The claimant was unloading a lorry when a barrel of cider fell on his head. He had to sit down for a few minutes but did not lose consciousness and he completed his shift including driving the lorry. He did not see a doctor about it and continued to work as normal. Six weeks later he suffered a severe epileptic seizure and subsequently continued to have epileptic seizures. There was no family or personal history of epilepsy nor any predisposition to the condition. The issue for the court was whether the claimant had suffered from a brain injury in the form of amnesia at the time of the accident that increased the risk that he would later suffer epilepsy.

The claim failed. The Judge held that the claimant had failed to establish that the epilepsy had been caused by the accident because the evidence did not show that he had suffered a brain injury that would have increased his risk of suffering from the condition. The fact that he had suffered a head injury was not sufficient.

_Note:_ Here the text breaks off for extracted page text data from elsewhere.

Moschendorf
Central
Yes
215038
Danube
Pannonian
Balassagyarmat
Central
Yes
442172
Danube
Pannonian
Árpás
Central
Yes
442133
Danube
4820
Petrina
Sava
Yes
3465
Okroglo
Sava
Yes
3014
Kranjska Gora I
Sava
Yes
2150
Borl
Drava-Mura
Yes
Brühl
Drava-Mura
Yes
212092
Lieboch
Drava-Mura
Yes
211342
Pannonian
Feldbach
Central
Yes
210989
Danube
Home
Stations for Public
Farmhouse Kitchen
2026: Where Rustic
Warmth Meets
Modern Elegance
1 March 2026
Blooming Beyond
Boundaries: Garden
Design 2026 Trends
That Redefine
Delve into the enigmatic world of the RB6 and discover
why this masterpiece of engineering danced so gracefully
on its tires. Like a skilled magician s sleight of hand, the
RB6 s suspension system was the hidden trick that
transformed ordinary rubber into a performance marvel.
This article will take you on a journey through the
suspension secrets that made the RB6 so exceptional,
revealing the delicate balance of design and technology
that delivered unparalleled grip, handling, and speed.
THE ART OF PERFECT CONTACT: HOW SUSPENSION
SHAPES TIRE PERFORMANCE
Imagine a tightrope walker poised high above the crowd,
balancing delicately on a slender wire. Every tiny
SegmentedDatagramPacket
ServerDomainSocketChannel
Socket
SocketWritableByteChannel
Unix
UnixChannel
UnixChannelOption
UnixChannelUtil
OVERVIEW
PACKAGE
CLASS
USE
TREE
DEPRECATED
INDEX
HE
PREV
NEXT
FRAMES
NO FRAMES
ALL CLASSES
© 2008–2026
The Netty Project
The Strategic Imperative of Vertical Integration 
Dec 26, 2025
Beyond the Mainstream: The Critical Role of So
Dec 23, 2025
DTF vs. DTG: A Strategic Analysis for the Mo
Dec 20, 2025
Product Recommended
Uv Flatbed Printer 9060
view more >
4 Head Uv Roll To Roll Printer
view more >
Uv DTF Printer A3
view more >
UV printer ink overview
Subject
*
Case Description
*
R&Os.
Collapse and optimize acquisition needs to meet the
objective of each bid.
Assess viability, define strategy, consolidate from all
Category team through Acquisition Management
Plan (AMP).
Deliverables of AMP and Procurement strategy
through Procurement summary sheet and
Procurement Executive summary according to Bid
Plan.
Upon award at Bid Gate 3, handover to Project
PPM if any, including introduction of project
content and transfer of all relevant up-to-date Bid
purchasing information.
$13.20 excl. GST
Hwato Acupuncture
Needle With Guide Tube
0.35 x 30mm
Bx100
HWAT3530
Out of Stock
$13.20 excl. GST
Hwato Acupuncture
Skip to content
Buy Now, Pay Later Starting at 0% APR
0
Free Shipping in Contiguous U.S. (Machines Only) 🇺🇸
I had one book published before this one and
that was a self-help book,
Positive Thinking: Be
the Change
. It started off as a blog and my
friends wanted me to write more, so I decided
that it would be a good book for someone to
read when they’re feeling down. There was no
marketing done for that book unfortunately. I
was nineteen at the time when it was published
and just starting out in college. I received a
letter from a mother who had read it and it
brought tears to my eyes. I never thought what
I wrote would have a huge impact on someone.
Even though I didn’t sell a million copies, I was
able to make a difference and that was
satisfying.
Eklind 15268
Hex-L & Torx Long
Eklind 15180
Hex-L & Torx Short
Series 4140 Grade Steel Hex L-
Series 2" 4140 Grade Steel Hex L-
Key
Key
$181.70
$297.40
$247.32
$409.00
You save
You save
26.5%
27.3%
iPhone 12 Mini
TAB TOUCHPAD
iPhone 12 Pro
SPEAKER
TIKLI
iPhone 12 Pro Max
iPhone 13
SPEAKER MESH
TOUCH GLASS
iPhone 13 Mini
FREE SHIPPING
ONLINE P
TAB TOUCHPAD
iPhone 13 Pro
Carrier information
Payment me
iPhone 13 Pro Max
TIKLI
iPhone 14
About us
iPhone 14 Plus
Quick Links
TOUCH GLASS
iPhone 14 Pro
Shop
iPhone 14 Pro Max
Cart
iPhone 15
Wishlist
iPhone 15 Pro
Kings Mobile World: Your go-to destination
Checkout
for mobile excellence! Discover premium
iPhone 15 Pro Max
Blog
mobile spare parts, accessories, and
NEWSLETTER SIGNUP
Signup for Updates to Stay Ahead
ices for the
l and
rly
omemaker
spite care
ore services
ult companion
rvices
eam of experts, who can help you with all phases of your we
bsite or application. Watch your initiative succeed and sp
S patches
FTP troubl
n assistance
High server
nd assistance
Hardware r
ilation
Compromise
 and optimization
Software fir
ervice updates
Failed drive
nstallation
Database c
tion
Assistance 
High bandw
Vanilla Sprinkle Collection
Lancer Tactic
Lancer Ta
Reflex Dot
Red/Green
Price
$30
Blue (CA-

Gatfield -v- Whitbread Plc, QBD (Openshaw J), 9 August 2006.

CICA award for cumulative assaults

The client originally had a stress claim that was discontinued. She worked at a hospital for people with behavioural problems. She claimed that, as a result of a series of minor assaults over a period of six months, she suffered stress and depression. She also had her dental bridge knocked out in one incident. She had a lot of pre-existing psychological problems due to stress at work.

The CICAP awarded £4,400 for disabling mental illness lasting up to two years. The panel looked at the cumulative effect of the assaults and reduced the award by 50 per cent because of pre-existing problems. She was also awarded £1,000 for loss of the dental bridge.